* Selected text:
◆ ◆ ◆ ◆

Two weeks after the military took power in a coup, growing work stoppages are undermining the ruling generals’ attempt to assert authority over an angry population.
Myanmar’s coup leaders have called on hundreds of thousands of government employees — doctors, garbage collectors, electricity workers — to set their “emotion” aside, abandon their protests against the military and return to work.
But on Monday, even after the army had put armored vehicles in the street in a nighttime show of power, the workers displayed little interest in returning to their jobs.
The work stoppages, which appear to be growing, are undermining the ruling generals as they try to assert their authority over the population after seizing power two weeks ago.
The walkouts have been especially notable among government employees, including at the ministry that provides power nationwide, tax offices and the General Administration Department, which oversees a wide range of public services and government functions.
“There is no way we can work under a dictatorship,” said Dr. Kyaw Zin, a surgeon who led one of the nation’s first walkouts at the government-run Mandalay General Hospital. “I am pretty sure we can bring down the regime.”
The civil disobedience movement, or C.D.M., as it is known, has widespread support across the country. It targets the military’s extensive business interests and government functions essential to military rule, as well as encompassing street demonstrations and a noisy new evening ritual of banging on pots and pans.

◆ ◆ ◆ ◆

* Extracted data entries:
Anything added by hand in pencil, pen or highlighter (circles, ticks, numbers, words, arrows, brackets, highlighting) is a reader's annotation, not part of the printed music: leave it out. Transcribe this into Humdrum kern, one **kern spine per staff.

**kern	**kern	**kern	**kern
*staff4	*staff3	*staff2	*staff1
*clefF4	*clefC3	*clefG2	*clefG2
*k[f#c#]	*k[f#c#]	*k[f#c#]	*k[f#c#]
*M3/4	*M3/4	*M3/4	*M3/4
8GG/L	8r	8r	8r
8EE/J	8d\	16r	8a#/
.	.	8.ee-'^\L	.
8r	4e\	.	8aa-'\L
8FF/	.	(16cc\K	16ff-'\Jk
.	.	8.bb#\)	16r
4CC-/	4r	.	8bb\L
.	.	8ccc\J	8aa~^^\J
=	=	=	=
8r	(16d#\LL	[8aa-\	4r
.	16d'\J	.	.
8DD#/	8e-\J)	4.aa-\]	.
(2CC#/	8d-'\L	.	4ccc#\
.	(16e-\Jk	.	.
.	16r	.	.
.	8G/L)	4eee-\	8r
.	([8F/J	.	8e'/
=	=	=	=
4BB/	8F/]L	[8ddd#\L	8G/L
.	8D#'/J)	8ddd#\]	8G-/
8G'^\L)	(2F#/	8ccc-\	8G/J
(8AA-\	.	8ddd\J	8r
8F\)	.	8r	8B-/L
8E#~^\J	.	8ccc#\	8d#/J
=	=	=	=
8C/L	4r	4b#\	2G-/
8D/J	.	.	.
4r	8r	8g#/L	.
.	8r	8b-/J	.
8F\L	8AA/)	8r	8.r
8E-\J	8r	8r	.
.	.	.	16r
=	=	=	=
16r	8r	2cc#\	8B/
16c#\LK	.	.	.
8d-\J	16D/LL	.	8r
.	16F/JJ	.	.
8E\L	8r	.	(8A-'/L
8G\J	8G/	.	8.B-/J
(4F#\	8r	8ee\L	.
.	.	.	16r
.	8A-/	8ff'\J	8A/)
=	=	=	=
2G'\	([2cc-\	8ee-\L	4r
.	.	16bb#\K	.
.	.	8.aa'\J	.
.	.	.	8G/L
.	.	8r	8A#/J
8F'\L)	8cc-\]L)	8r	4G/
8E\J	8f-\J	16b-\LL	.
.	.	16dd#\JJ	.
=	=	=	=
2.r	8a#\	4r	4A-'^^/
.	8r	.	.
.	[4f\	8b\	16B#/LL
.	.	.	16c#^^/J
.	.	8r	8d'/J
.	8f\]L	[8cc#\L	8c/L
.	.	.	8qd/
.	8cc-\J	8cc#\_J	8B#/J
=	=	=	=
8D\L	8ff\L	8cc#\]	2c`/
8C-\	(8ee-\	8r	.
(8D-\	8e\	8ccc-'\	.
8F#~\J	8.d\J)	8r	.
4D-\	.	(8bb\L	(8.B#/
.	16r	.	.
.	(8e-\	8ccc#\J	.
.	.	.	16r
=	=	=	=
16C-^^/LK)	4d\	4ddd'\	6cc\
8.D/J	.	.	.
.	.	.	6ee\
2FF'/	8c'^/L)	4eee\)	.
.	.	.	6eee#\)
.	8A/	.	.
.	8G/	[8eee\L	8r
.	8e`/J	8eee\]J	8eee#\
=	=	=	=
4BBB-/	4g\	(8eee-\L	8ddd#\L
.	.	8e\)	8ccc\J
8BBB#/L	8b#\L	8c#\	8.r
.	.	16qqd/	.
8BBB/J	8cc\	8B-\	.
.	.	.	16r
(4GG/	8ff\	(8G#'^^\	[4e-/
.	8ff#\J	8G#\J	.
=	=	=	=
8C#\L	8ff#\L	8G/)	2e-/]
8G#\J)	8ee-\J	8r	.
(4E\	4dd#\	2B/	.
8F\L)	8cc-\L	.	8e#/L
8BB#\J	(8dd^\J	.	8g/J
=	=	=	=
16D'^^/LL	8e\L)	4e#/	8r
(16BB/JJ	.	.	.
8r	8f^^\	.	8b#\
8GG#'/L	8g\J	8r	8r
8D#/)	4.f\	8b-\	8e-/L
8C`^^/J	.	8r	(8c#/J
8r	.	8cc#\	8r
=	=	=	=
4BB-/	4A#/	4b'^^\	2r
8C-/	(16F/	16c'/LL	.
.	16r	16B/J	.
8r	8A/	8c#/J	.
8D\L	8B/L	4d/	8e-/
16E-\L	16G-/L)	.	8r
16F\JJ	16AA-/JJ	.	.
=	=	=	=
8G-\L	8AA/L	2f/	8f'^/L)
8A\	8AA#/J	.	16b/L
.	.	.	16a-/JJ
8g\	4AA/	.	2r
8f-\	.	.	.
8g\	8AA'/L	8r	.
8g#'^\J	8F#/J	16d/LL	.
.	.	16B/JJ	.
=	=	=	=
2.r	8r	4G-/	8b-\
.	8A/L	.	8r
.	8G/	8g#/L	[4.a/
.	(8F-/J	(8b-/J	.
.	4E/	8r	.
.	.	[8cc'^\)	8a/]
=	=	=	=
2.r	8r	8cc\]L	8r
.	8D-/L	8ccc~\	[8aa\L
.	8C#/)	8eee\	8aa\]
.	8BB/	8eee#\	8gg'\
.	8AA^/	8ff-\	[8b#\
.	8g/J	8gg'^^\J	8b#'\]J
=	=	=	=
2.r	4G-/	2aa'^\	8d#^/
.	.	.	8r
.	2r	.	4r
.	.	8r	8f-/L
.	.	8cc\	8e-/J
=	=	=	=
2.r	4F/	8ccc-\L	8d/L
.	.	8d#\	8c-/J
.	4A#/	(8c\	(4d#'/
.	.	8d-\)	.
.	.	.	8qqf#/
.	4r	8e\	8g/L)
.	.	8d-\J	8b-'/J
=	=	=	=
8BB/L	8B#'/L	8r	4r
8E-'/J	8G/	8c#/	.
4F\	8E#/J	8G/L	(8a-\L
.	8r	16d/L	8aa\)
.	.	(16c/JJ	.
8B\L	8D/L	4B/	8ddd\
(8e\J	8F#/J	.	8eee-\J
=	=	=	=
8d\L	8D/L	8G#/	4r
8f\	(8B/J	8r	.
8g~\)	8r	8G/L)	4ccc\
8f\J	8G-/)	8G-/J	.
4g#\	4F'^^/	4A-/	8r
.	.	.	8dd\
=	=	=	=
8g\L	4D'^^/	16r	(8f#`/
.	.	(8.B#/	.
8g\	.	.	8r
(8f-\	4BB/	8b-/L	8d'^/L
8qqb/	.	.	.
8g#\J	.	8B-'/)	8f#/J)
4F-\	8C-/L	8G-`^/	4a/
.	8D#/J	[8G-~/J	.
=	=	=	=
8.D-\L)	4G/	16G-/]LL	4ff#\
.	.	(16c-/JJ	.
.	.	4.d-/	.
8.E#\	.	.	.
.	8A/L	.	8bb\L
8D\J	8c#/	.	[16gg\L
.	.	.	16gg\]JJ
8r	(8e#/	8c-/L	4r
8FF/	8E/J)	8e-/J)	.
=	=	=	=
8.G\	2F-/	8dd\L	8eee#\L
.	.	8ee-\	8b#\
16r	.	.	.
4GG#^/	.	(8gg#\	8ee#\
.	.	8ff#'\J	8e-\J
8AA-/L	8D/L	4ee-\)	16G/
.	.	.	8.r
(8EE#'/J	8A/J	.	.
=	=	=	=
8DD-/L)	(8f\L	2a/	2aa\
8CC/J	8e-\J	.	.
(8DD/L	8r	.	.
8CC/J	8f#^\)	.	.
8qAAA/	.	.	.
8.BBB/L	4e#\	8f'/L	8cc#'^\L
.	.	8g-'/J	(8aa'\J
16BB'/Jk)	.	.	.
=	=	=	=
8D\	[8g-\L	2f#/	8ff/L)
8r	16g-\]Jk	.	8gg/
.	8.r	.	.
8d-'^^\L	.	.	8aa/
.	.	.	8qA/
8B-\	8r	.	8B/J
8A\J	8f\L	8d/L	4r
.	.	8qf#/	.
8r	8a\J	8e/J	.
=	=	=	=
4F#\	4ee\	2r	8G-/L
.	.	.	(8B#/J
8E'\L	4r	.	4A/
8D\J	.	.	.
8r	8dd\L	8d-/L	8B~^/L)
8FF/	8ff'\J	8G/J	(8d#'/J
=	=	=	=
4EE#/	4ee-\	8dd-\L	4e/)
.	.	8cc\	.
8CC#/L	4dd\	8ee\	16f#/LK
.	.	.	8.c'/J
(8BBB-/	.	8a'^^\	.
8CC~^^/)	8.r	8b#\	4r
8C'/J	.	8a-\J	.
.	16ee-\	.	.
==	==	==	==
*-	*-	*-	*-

◆ ◆ ◆ ◆

* Activities:
a) In the article about Myanmar's work stoppages, where did Dr. Kyaw Zin lead one of the nation's first walkouts?
b) Carry on the article about Myanmar's work stoppages from its last sentence.

* Answers by task:
a) At the government-run Mandalay General Hospital.

b)
The huge outpouring of support is all the more impressive given the military’s brutal history of gunning down pro-democracy protesters in 1988 and 2007. One expert on the government’s civil service system estimated that the country had about one million civil servants and that about three-quarters of them had walked off their jobs. Many are essential in keeping the country running.
On Monday morning, soldiers began appearing on the streets of Yangon, Myanmar’s largest city, and Mandalay in place of police officers in prominent locations, including near Yangon’s Central Bank headquarters.
In a further sign of the military’s effort to stifle the protesters, internet service was halted in practically the entire country early Tuesday for the second consecutive day. NetBlocks, a British-based group that monitors internet freedom around the world, said in a Twitter posting that as of 1 a.m. Myanmar time, the country was “in the midst of a near-total internet shutdown.”
Overnight, the military had stationed armored vehicles in downtown Yangon, apparently to intimidate the protesters. Instead, people placed placards on the vehicles with slogans like “We Do Not Want Military Government,” and posed with them for group photos.
To prevent the police from reaching one protest site on Monday, motorists parked their cars in the street and raised the hoods as if to signal they had engine problems, creating a traffic jam.
Senior Gen. Min Aung Hlaing, the leader of the Feb. 1 coup, issued the call for government workers to return to work last week, saying they had been incited by “unscrupulous persons.”
“We will never go back to work until he steps down,” said Dr. Kyaw Zin, the surgeon who led one of the first walkouts. “He has no right to tell us to come to work, because no one recognizes him as the leader. He must step down. This must be the last coup in Myanmar. We will fight for that.”
The doctor also noted that his patients could come to see him at a private hospital at no cost.
Yangon residents have begun taking their household trash to neighborhood garbage bins themselves after home pickup was halted by the trash collectors’ walkout.
Consumers have also begun boycotting businesses owned by the military, including once-popular Myanmar Beer and a chain of gold and jewelry stores owned by a member of the military’s new ruling body, the State Administration Council.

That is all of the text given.